Record-high cod prices have meant that at least one fishing boat skipper earns far more than Prime Minister Erna Solberg. Newspaper Dagens Næringsliv (DN) reported that Kyrre Hanssen earned NOK 2.5 million this year. Solberg earns NOK 1.67 million a year.

Hanssen and his colleagues work hard, though, and under rough conditions. His trawler had just returned from the waters around the Arctic island of Bjørnøya, often working through the night in “terrible” weather with swells up to six meters high. All those on board need to specially adjust the mattresses on their bunks so that they don’t roll out when they’re off duty and able to sleep. The record prices Hanssen is getting for cod, though, up to NOK 38 per kilo this past week, makes it all worthwhile.
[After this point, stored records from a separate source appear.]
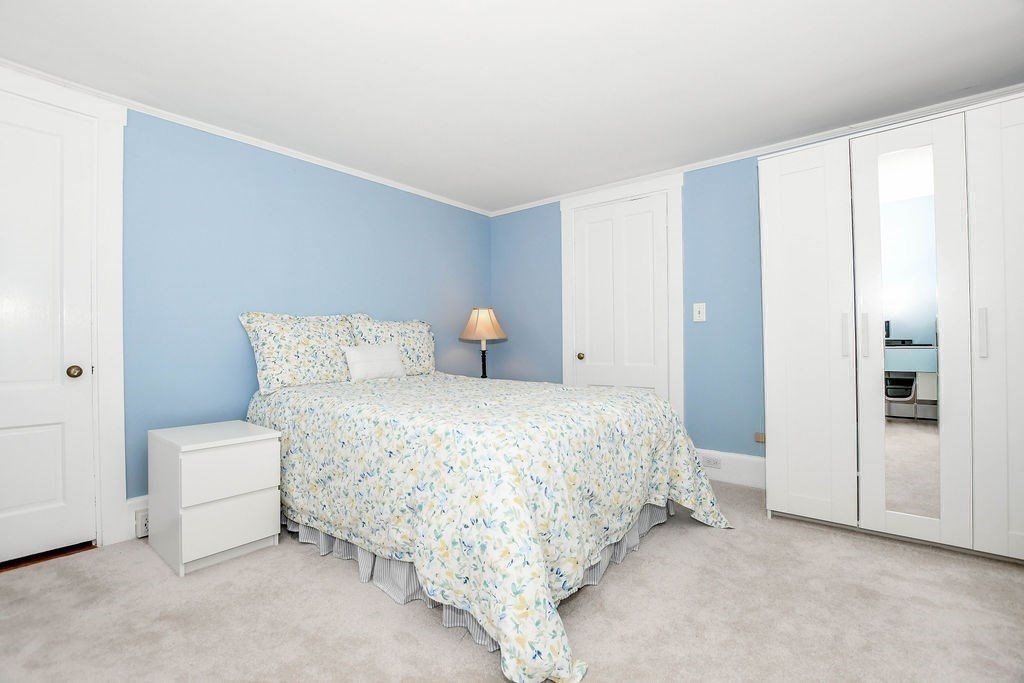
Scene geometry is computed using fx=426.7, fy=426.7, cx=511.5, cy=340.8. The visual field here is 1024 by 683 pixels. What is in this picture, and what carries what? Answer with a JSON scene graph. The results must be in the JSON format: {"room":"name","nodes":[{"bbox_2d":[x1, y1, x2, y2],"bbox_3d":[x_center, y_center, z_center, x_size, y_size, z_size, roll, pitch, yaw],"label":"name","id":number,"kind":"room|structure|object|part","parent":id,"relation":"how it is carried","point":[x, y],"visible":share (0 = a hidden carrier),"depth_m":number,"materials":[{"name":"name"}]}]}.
{"room":"bedroom","nodes":[
{"label":"bedroom","id":0,"kind":"room"},
{"bbox_2d":[0,78,490,544],"bbox_3d":[-1.536,-0.114,2.774,0.120,2.246,4.019,-1,0,39],"label":"left wall","id":1,"kind":"structure","parent":0,"point":[341,301],"depth_m":2.59,"materials":[{"name":"blue paint"}]},
{"bbox_2d":[0,91,95,569],"bbox_3d":[-2.307,-0.046,1.791,0.102,2.082,0.790,-1,0,39],"label":"door","id":2,"kind":"structure","parent":1,"relation":"in","point":[11,443],"depth_m":1.99,"materials":[{"name":"white paint"}]},
{"bbox_3d":[-2.129,0.151,2.092,0.065,0.060,0.061,-1,0,39],"label":"doorknob","id":3,"kind":"part","parent":2,"relation":"part of","materials":[{"name":"gold metal"}]},
{"bbox_2d":[0,68,127,550],"bbox_3d":[-2.312,-0.099,1.833,0.136,2.230,0.979,-1,0,39],"label":"door frame","id":4,"kind":"structure","parent":1,"relation":"attached to","point":[109,184],"depth_m":2.13,"materials":[{"name":"white paint"}]},
{"bbox_2d":[125,495,148,537],"bbox_3d":[-1.059,0.907,3.291,0.018,0.193,2.846,-1,0,39],"label":"baseboard","id":5,"kind":"structure","parent":1,"relation":"attached to","point":[141,508],"depth_m":2.20,"materials":[{"name":"white paint"}]},
{"bbox_2d":[135,509,149,537],"bbox_3d":[-1.867,0.938,2.210,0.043,0.117,0.111,-1,0,39],"label":"electrical outlet","id":6,"kind":"object","parent":5,"relation":"attached to","point":[141,526],"visible":0.7,"depth_m":2.17,"materials":[{"name":"white plastic"}]},
{"bbox_2d":[0,59,492,217],"bbox_3d":[-1.508,-1.234,2.759,0.036,0.040,3.921,-1,0,39],"label":"crown molding","id":7,"kind":"structure","parent":1,"relation":"attached to","point":[369,176],"depth_m":2.46,"materials":[{"name":"white paint"}]},
{"bbox_2d":[459,306,507,377],"bbox_3d":[-0.252,0.031,3.762,0.420,0.705,0.415,-1,0,39],"label":"table lamp","id":8,"kind":"object","parent":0,"point":[483,319],"visible":0.93,"depth_m":3.67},
{"bbox_3d":[-0.253,-0.146,3.725,0.440,0.283,0.439,-1,0,39],"label":"lampshade","id":9,"kind":"part","parent":8,"relation":"part of","materials":[{"name":"beige fabric"}]},
{"bbox_3d":[-0.251,0.191,3.717,0.118,0.401,0.132,0,0,25],"label":"lamp base","id":10,"kind":"part","parent":8,"relation":"part of","materials":[{"name":"black metal"}]},
{"bbox_2d":[0,0,1022,212],"bbox_3d":[0.025,-1.315,1.581,4.198,0.098,4.412,-1,0,39],"label":"ceiling","id":11,"kind":"structure","parent":0,"point":[602,24],"depth_m":1.99,"materials":[{"name":"white paint"}]},
{"bbox_2d":[0,479,1023,682],"bbox_3d":[0.131,1.027,1.510,4.151,0.098,4.215,-1,0,39],"label":"carpet floor","id":12,"kind":"structure","parent":0,"point":[325,576],"depth_m":1.52,"materials":[{"name":"beige carpet"}]},
{"bbox_2d":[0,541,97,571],"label":"door threshold","id":13,"kind":"object","parent":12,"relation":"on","point":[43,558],"visible":0.55,"depth_m":1.99,"materials":[{"name":"brown wood"}]},
{"bbox_2d":[148,419,281,576],"bbox_3d":[-1.459,0.724,2.111,0.534,0.565,0.408,-1,0,39],"label":"nightstand","id":14,"kind":"object","parent":12,"relation":"on","point":[267,431],"visible":0.99,"depth_m":1.95,"materials":[{"name":"white paint"}]},
{"bbox_3d":[-1.244,0.592,1.908,0.028,0.199,0.359,-1,0,39],"label":"drawer","id":15,"kind":"part","parent":14,"relation":"part of","materials":[{"name":"white laminate"}]},
{"bbox_3d":[-1.254,0.819,1.921,0.027,0.206,0.339,-1,0,39],"label":"drawer","id":16,"kind":"part","parent":14,"relation":"part of","materials":[{"name":"white laminate"}]},
{"bbox_2d":[247,352,732,682],"bbox_3d":[-0.195,0.624,2.378,2.198,0.781,1.709,-1,0,39],"label":"bed","id":17,"kind":"object","parent":12,"relation":"on","point":[636,421],"visible":0.97,"depth_m":1.59,"materials":[{"name":"fabric"}]},
{"bbox_2d":[238,311,356,393],"bbox_3d":[-1.312,0.060,2.720,0.249,0.474,0.713,-1,0,39],"label":"pillow","id":18,"kind":"object","parent":17,"relation":"on","point":[305,359],"visible":0.91,"depth_m":2.59,"materials":[{"name":"white fabric"}]},
{"bbox_2d":[344,342,406,381],"bbox_3d":[-0.920,0.142,2.898,0.143,0.245,0.439,-1,0,39],"label":"pillow","id":19,"kind":"object","parent":17,"relation":"on","point":[389,351],"visible":0.97,"depth_m":2.83,"materials":[{"name":"white fabric"}]},
{"bbox_2d":[347,314,434,376],"bbox_3d":[-0.870,0.047,3.233,0.237,0.475,0.733,-1,0,39],"label":"pillow","id":20,"kind":"object","parent":17,"relation":"on","point":[423,359],"visible":0.63,"depth_m":3.20,"materials":[{"name":"white fabric"}]},
{"bbox_2d":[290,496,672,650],"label":"bed skirt","id":21,"kind":"object","parent":17,"relation":"attached to","point":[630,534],"visible":0.13,"depth_m":1.79,"materials":[{"name":"grey fabric"}]},
{"bbox_2d":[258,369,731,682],"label":"comforter","id":22,"kind":"object","parent":17,"relation":"on","point":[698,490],"visible":0.78,"depth_m":1.66,"materials":[{"name":"white fabric"}]},
{"bbox_2d":[758,95,1023,562],"bbox_3d":[2.057,-0.025,2.201,1.333,2.010,0.571,-1,0,39],"label":"wardrobe","id":23,"kind":"object","parent":12,"relation":"on","point":[796,359],"visible":0.99,"depth_m":2.03,"materials":[{"name":"white laminate"}]},
{"bbox_3d":[1.535,-0.001,2.267,0.444,1.966,0.107,-1,0,39],"label":"door","id":24,"kind":"part","parent":23,"relation":"part of","materials":[{"name":"white laminate"}]},
{"bbox_3d":[1.727,-0.029,2.223,0.028,0.223,0.036,-1,0,39],"label":"handle","id":25,"kind":"part","parent":23,"relation":"part of","materials":[{"name":"silver metal"}]},
{"bbox_3d":[1.779,-0.031,2.162,0.027,0.214,0.036,-1,0,39],"label":"handle","id":26,"kind":"part","parent":23,"relation":"part of","materials":[{"name":"silver metal"}]},
{"bbox_2d":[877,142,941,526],"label":"mirror","id":27,"kind":"object","parent":23,"relation":"attached to","point":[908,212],"visible":0.89,"depth_m":2.04,"materials":[{"name":"mirror"}]},
{"bbox_3d":[1.866,0.020,2.047,0.441,2.030,0.117,-1,0,39],"label":"mirrored door","id":28,"kind":"part","parent":23,"relation":"part of","materials":[{"name":"white mirror"}]},
{"bbox_3d":[2.088,-0.040,1.906,0.027,0.208,0.037,-1,0,39],"label":"handle","id":29,"kind":"part","parent":23,"relation":"part of","materials":[{"name":"silver metal"}]},
{"bbox_3d":[2.247,-0.015,1.833,0.428,2.007,0.118,-1,0,39],"label":"door","id":30,"kind":"part","parent":23,"relation":"part of","materials":[{"name":"white laminate"}]},
{"bbox_2d":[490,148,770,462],"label":"right wall","id":31,"kind":"structure","parent":0,"point":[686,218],"depth_m":3.05,"materials":[{"name":"blue paint"}]},
{"bbox_2d":[559,175,684,425],"bbox_3d":[0.869,-0.118,3.452,1.030,2.243,0.120,-1,0,39],"label":"door frame","id":32,"kind":"structure","parent":31,"relation":"attached to","point":[566,327],"depth_m":3.24,"materials":[{"name":"white paint"}]},
{"bbox_2d":[574,194,670,398],"bbox_3d":[0.843,-0.061,3.403,0.792,2.089,0.102,-1,0,39],"label":"door","id":33,"kind":"structure","parent":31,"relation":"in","point":[656,212],"depth_m":3.39,"materials":[{"name":"white paint"}]},
{"bbox_3d":[0.577,0.131,3.592,0.059,0.060,0.063,-1,0,39],"label":"brass knob","id":34,"kind":"part","parent":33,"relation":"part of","materials":[{"name":"gold metal"}]},
{"bbox_2d":[693,302,705,321],"bbox_3d":[1.359,-0.211,3.094,0.081,0.132,0.018,-1,0,39],"label":"light switch","id":35,"kind":"object","parent":31,"relation":"attached to","point":[698,315],"visible":0.97,"depth_m":3.09,"materials":[{"name":"white plastic"}]},
{"bbox_2d":[695,448,766,488],"bbox_3d":[1.610,0.876,2.898,1.032,0.195,0.017,-1,0,39],"label":"baseboard","id":36,"kind":"structure","parent":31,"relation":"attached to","point":[750,458],"depth_m":2.94,"materials":[{"name":"white paint"}]},
{"bbox_2d":[700,454,721,468],"bbox_3d":[1.418,0.860,3.038,0.118,0.073,0.008,-1,0,39],"label":"wall socket","id":37,"kind":"object","parent":36,"relation":"attached to","point":[710,460],"visible":0.94,"depth_m":3.04,"materials":[{"name":"white plastic"}]},
{"bbox_2d":[483,84,1023,215],"bbox_3d":[1.379,-1.269,3.045,3.912,0.040,0.037,-1,0,39],"label":"crown molding","id":38,"kind":"structure","parent":31,"relation":"attached to","point":[1000,90],"depth_m":2.70,"materials":[{"name":"white paint"}]},
{"bbox_2d":[754,432,765,443],"bbox_3d":[1.675,0.653,2.867,0.073,0.062,0.012,-1,0,39],"label":"wall socket","id":39,"kind":"object","parent":31,"relation":"attached to","point":[762,439],"visible":0.6,"depth_m":2.87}
]}

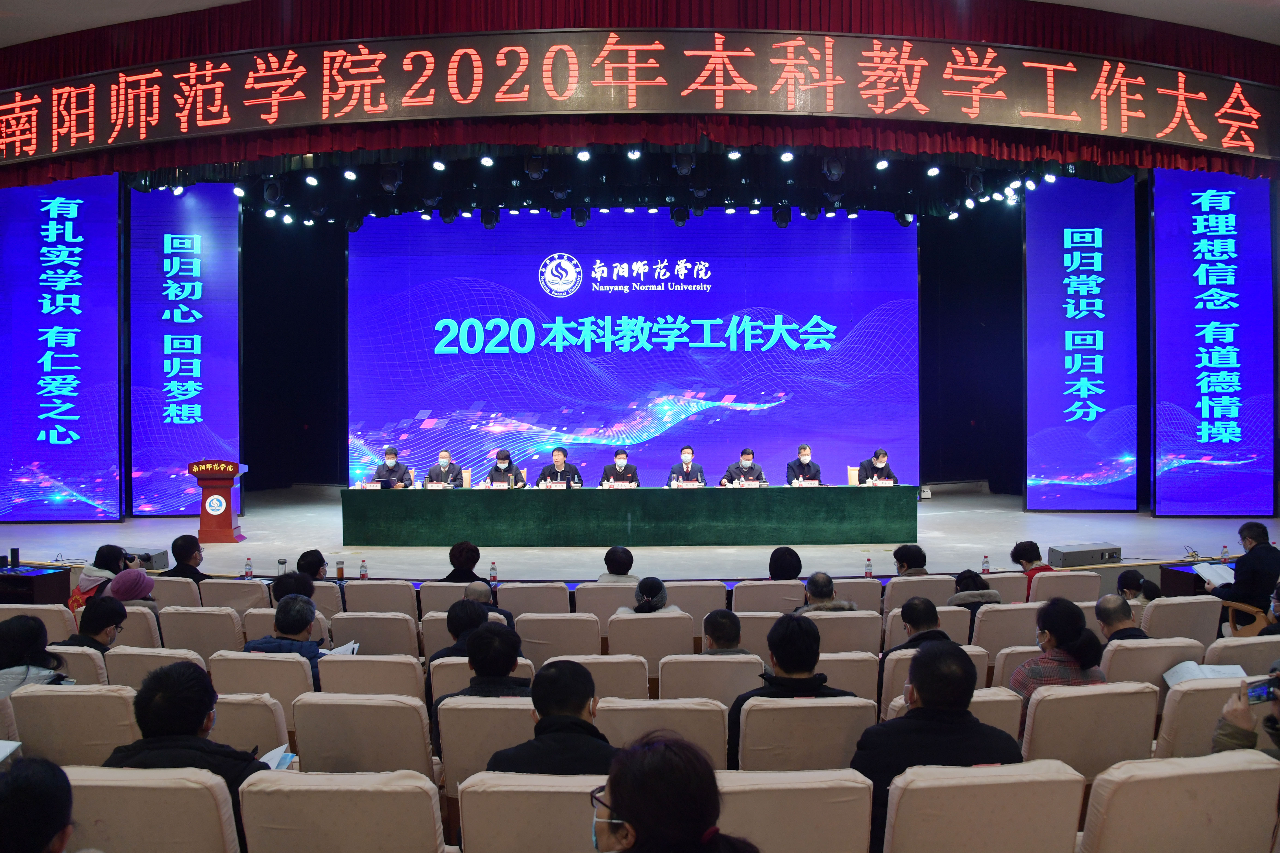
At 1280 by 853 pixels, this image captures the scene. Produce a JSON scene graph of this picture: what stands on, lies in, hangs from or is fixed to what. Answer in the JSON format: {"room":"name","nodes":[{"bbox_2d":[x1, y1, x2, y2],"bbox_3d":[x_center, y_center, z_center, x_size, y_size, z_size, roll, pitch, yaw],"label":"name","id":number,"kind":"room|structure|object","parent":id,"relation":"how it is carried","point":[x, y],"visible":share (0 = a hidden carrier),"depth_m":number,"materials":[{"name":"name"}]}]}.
{"room":"event hall","nodes":[
{"label":"event hall","id":0,"kind":"room"},
{"bbox_2d":[485,659,619,774],"bbox_3d":[-0.234,1.100,3.163,0.480,0.716,0.515,0,1,0],"label":"man","id":1,"kind":"object","parent":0,"point":[542,720],"visible":0.54,"depth_m":3.04},
{"bbox_2d":[0,598,1254,850],"bbox_3d":[-0.122,1.641,4.708,6.925,0.807,4.255,0,1,0],"label":"floor","id":2,"kind":"structure","parent":0,"point":[652,695],"depth_m":4.87,"materials":[{"name":"brown"}]},
{"bbox_2d":[0,565,72,605],"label":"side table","id":3,"kind":"object","parent":2,"relation":"on","point":[41,581],"visible":0.78,"depth_m":7.39,"materials":[{"name":"wood"}]},
{"bbox_2d":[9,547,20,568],"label":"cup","id":4,"kind":"object","parent":3,"relation":"on","point":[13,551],"visible":0.99,"depth_m":7.57,"materials":[{"name":"black"}]},
{"bbox_2d":[0,615,72,698],"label":"woman","id":5,"kind":"object","parent":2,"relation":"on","point":[11,640],"visible":0.51,"depth_m":4.23},
{"bbox_2d":[0,756,75,852],"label":"person","id":6,"kind":"object","parent":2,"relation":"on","point":[48,822],"visible":0.99,"depth_m":2.19},
{"bbox_2d":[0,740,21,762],"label":"paper","id":7,"kind":"object","parent":6,"relation":"in","point":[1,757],"visible":0.96,"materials":[{"name":"white paper"}]},
{"bbox_2d":[0,603,76,639],"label":"auditorium chair","id":8,"kind":"object","parent":2,"relation":"on","point":[46,608],"visible":0.29,"depth_m":5.67,"materials":[{"name":"beige fabric"}]},
{"bbox_2d":[7,684,140,768],"bbox_3d":[-2.057,1.282,3.826,0.511,0.655,0.514,0,1,0],"label":"auditorium chair","id":9,"kind":"object","parent":2,"relation":"on","point":[56,700],"visible":0.52,"depth_m":3.63,"materials":[{"name":"beige fabric"}]},
{"bbox_2d":[43,644,111,686],"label":"auditorium chair","id":10,"kind":"object","parent":2,"relation":"on","point":[73,658],"visible":0.22,"depth_m":4.66,"materials":[{"name":"beige fabric"}]},
{"bbox_2d":[65,595,129,652],"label":"person","id":11,"kind":"object","parent":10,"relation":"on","point":[101,628],"visible":0.46,"depth_m":5.10},
{"bbox_2d":[69,545,130,611],"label":"woman","id":12,"kind":"object","parent":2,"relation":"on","point":[111,548],"visible":0.39,"depth_m":6.62},
{"bbox_2d":[105,568,155,607],"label":"woman","id":13,"kind":"object","parent":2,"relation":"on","point":[141,581],"visible":0.46,"depth_m":6.05},
{"bbox_2d":[112,605,163,649],"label":"auditorium chair","id":14,"kind":"object","parent":2,"relation":"on","point":[131,610],"visible":0.22,"depth_m":5.71,"materials":[{"name":"fabric"}]},
{"bbox_2d":[60,765,235,852],"bbox_3d":[-1.336,1.247,2.718,0.546,0.679,0.533,0,1,0],"label":"auditorium chair","id":15,"kind":"object","parent":2,"relation":"on","point":[199,790],"visible":0.85,"depth_m":2.58,"materials":[{"name":"beige fabric"}]},
{"bbox_2d":[101,659,274,841],"bbox_3d":[-1.311,1.037,2.938,0.465,0.663,0.447,0,1,0],"label":"man","id":16,"kind":"object","parent":15,"relation":"on","point":[196,722],"visible":0.49,"depth_m":2.84},
{"bbox_2d":[258,744,297,770],"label":"paper","id":17,"kind":"object","parent":16,"relation":"in","point":[271,755],"visible":0.29,"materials":[{"name":"white paper"}]},
{"bbox_2d":[102,644,209,688],"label":"auditorium chair","id":18,"kind":"object","parent":2,"relation":"on","point":[119,658],"visible":0.24,"depth_m":4.65,"materials":[{"name":"beige fabric"}]},
{"bbox_2d":[150,575,205,609],"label":"auditorium chair","id":19,"kind":"object","parent":2,"relation":"on","point":[179,588],"visible":0.26,"depth_m":6.66,"materials":[{"name":"fabric"}]},
{"bbox_2d":[164,533,207,581],"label":"man","id":20,"kind":"object","parent":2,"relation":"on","point":[176,558],"visible":0.56,"depth_m":7.27},
{"bbox_2d":[158,607,246,661],"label":"chair","id":21,"kind":"object","parent":2,"relation":"on","point":[189,645],"visible":0.43,"depth_m":5.50,"materials":[{"name":"beige fabric"}]},
{"bbox_2d":[200,579,270,614],"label":"chair","id":22,"kind":"object","parent":2,"relation":"on","point":[249,585],"visible":0.3,"depth_m":6.49,"materials":[{"name":"beige fabric"}]},
{"bbox_2d":[211,692,291,760],"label":"auditorium chair","id":23,"kind":"object","parent":2,"relation":"on","point":[241,735],"visible":0.3,"depth_m":3.52,"materials":[{"name":"beige"}]},
{"bbox_2d":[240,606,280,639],"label":"auditorium chair","id":24,"kind":"object","parent":2,"relation":"on","point":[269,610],"visible":0.16,"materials":[{"name":"fabric"}]},
{"bbox_2d":[207,651,318,732],"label":"auditorium chair","id":25,"kind":"object","parent":2,"relation":"on","point":[284,665],"visible":0.32,"depth_m":4.39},
{"bbox_2d":[242,593,328,680],"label":"man","id":26,"kind":"object","parent":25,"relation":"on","point":[301,615],"visible":0.45,"depth_m":4.85},
{"bbox_2d":[323,640,360,656],"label":"paper","id":27,"kind":"object","parent":26,"relation":"in","point":[339,650],"visible":0.4,"depth_m":5.01,"materials":[{"name":"white paper"}]},
{"bbox_2d":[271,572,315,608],"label":"person","id":28,"kind":"object","parent":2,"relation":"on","point":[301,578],"visible":0.33,"depth_m":6.09},
{"bbox_2d":[295,548,329,582],"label":"person","id":29,"kind":"object","parent":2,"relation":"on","point":[304,556],"visible":0.43,"depth_m":7.05},
{"bbox_2d":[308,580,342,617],"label":"auditorium chair","id":30,"kind":"object","parent":2,"relation":"on","point":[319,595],"visible":0.22,"depth_m":6.61,"materials":[{"name":"fabric"}]},
{"bbox_2d":[239,769,445,852],"bbox_3d":[-0.786,1.270,2.727,0.526,0.696,0.544,0,1,0],"label":"auditorium chair","id":31,"kind":"object","parent":2,"relation":"on","point":[326,792],"visible":0.99,"depth_m":2.57,"materials":[{"name":"beige fabric"}]},
{"bbox_2d":[291,692,439,779],"bbox_3d":[-0.975,1.307,3.748,0.523,0.696,0.532,0,1,0],"label":"auditorium chair","id":32,"kind":"object","parent":2,"relation":"on","point":[424,737],"visible":0.61,"depth_m":3.54,"materials":[{"name":"beige"}]},
{"bbox_2d":[313,653,425,700],"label":"auditorium chair","id":33,"kind":"object","parent":2,"relation":"on","point":[414,668],"visible":0.36,"depth_m":4.47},
{"bbox_2d":[328,610,419,656],"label":"auditorium chair","id":34,"kind":"object","parent":2,"relation":"on","point":[406,630],"visible":0.58,"depth_m":5.50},
{"bbox_2d":[341,581,416,616],"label":"chair","id":35,"kind":"object","parent":2,"relation":"on","point":[406,595],"visible":0.61,"depth_m":6.52,"materials":[{"name":"fabric"}]},
{"bbox_2d":[417,580,476,616],"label":"auditorium chair","id":36,"kind":"object","parent":2,"relation":"on","point":[442,588],"visible":0.27,"depth_m":6.60,"materials":[{"name":"fabric"}]},
{"bbox_2d":[440,541,482,581],"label":"person","id":37,"kind":"object","parent":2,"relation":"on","point":[477,558],"visible":0.55,"depth_m":7.16},
{"bbox_2d":[434,594,492,658],"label":"person","id":38,"kind":"object","parent":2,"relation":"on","point":[454,633],"visible":0.36,"depth_m":5.09},
{"bbox_2d":[430,656,536,703],"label":"auditorium chair","id":39,"kind":"object","parent":2,"relation":"on","point":[462,663],"visible":0.17,"depth_m":4.52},
{"bbox_2d":[437,696,536,801],"bbox_3d":[-0.478,1.322,3.791,0.505,0.664,0.509,0,1,0],"label":"auditorium chair","id":40,"kind":"object","parent":2,"relation":"on","point":[514,715],"visible":0.4,"depth_m":3.61,"materials":[{"name":"beige"}]},
{"bbox_2d":[442,621,527,705],"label":"person","id":41,"kind":"object","parent":40,"relation":"on","point":[494,673],"visible":0.45,"depth_m":4.05},
{"bbox_2d":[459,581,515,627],"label":"person","id":42,"kind":"object","parent":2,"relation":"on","point":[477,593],"visible":0.32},
{"bbox_2d":[455,772,612,852],"bbox_3d":[-0.222,1.303,2.810,0.543,0.690,0.530,0,1,0],"label":"auditorium chair","id":43,"kind":"object","parent":2,"relation":"on","point":[472,790],"visible":0.75,"depth_m":2.66,"materials":[{"name":"beige fabric"}]},
{"bbox_2d":[498,583,571,617],"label":"chair","id":44,"kind":"object","parent":2,"relation":"on","point":[549,600],"visible":0.63,"depth_m":6.47,"materials":[{"name":"fabric"}]},
{"bbox_2d":[517,613,600,665],"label":"chair","id":45,"kind":"object","parent":2,"relation":"on","point":[582,640],"visible":0.56,"depth_m":5.46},
{"bbox_2d":[559,653,649,701],"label":"chair","id":46,"kind":"object","parent":2,"relation":"on","point":[642,682],"visible":0.33,"depth_m":4.58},
{"bbox_2d":[574,582,638,628],"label":"chair","id":47,"kind":"object","parent":2,"relation":"on","point":[617,603],"visible":0.43,"depth_m":6.52,"materials":[{"name":"fabric"}]},
{"bbox_2d":[595,545,635,581],"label":"person","id":48,"kind":"object","parent":47,"relation":"on","point":[615,553],"visible":0.48,"depth_m":6.96},
{"bbox_2d":[0,483,1279,583],"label":"stage","id":49,"kind":"object","parent":2,"relation":"on","point":[927,543],"visible":0.58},
{"bbox_2d":[0,172,124,519],"bbox_3d":[-7.101,-1.012,11.696,2.198,4.257,0.221,0,1,0],"label":"screen","id":50,"kind":"object","parent":49,"relation":"on","point":[36,232],"visible":0.96,"depth_m":11.65,"materials":[{"name":"blue"}]},
{"bbox_2d":[125,549,166,571],"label":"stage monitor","id":51,"kind":"object","parent":49,"relation":"on","point":[146,566],"visible":0.66,"depth_m":8.73,"materials":[{"name":"grey"}]},
{"bbox_2d":[128,180,239,516],"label":"screen","id":52,"kind":"object","parent":49,"relation":"on","point":[206,294],"visible":0.87,"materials":[{"name":"blue"}]},
{"bbox_2d":[186,459,247,542],"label":"podium","id":53,"kind":"object","parent":49,"relation":"on","point":[234,469],"visible":0.98,"depth_m":10.36,"materials":[{"name":"red wood"}]},
{"bbox_2d":[243,557,253,579],"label":"water bottle","id":54,"kind":"object","parent":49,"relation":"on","point":[249,566],"visible":0.99,"depth_m":7.66,"materials":[{"name":"clear plastic"}]},
{"bbox_2d":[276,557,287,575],"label":"cup","id":55,"kind":"object","parent":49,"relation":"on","point":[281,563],"visible":0.96,"depth_m":7.29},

Norway’s weak currency, the krone, also plays an important role in making Norwegian seafood more competitive in markets abroad. “We’ve also had a good year for shrimp and hyse (haddock),” Svein Ole Haugland, leader of Norges Råfisklag, told NRK. “A weak krone is positive for a business where 95 percent of our product is exported out of the country.”

Roger Hansen, who fishes professionally around the North Cape, agreed that the seafood business is very strong indeed at present. “We remember when our prices for cod were NOK 11 (per kilo) and now they’re well over NOK 30,” Hansen told NRK. “We have to take care of the good times now, because the bad times come sooner or later.”